Kinks-shamed: Dave Davies asks Elon Musk to stop flagging band-related tweets

The Kinks (L-R): Dave Davies, Ray Davies, Peter Quaife and Mick Avory, as seen in 1968.
The Kinks (L-R): Dave Davies, Ray Davies, Peter Quaife and Mick Avory, as seen in 1968. Photograph: Hulton Archive/Getty Images

The Kinks’ Dave Davies has appealed to Elon Musk to stop putting content warnings on posts related to the band.

The lead guitarist and co-founder of the band pleaded with the Twitter owner after one of Davies’s tweets promoting a video carried a sensitive content warning, thought to be because of the band’s name.

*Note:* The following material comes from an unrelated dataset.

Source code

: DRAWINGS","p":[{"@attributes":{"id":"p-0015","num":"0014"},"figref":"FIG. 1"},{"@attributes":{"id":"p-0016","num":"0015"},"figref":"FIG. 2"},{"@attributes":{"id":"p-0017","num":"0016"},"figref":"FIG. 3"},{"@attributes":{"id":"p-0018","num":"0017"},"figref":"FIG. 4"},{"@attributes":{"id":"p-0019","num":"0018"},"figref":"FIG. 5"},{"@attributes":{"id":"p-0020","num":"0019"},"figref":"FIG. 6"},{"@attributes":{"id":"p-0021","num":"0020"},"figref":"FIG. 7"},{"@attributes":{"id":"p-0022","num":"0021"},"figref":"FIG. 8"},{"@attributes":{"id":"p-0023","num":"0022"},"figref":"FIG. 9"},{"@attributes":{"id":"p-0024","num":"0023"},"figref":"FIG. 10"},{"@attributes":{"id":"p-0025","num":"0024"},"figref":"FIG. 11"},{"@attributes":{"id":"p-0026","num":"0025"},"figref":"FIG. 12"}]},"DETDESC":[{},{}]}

In a tweet, Davies said: “Dear Elon Musk, would Twitter please stop putting warnings on everything from ‘The Kinks.’ We are just trying to promote our Kinks music.”

Davies posted a screenshot of one of his tweets linking to a Kinks video on TikTok, which featured a message at the bottom that read: “We put a warning on this Tweet because it might have sensitive content.”

Davies added: “The Kinks are a brand name. We have been called the Kinks since 1963.”

Musk, a self-described “free speech absolutist”, bought Twitter in October last year, and subsequently reinstated Donald Trump’s Twitter account after users on the social media platform voted by a slim majority to lift a ban on the former US president.

Trump’s account was suspended in 2021 after the January 6 Capitol riot, for violating Twitter guidelines and because of the risk of “further incitement of violence”.

Concerns have been raised repeatedly about Twitter’s algorithm, which helps determine the information users see. Platformer recently reported that Musk made changes to the platform’s algorithm so his tweets would be more widely viewed.

A user replied to Davies, pointing out that though Twitter said the warning was removed after an appeal, it was still visible. Davies said: “That’s impossible. The word robot should be banned. We got robots running our lives. At least I’m a Kink and not a fucking robot.”

In an interview with Rolling Stone, Davies said it was not the first time Twitter had issued a warning over the band’s tweets. “It’s been a good few months … I don’t know what’s going on, if they’ve got a block on my name, or the Kinks’ name, we don’t know. I wish I had better answers.

“The thing is, where’s it gonna end? There’s so many different words and phrases – people from Liverpool have slightly different meanings for words than people from London. It’s the same all over the world.”

He added: “We’re just promoting the Kinks’ music, my music, my book, and we want to be able to do what we do. It’s that simple.”

The Kinks were formed in London in 1963 by Davies and his brother Ray, and have released a series of hit songs, including You Really Got Me. The band recently announced a two-part anthology series called The Journey in celebration of the 60th anniversary of their formation.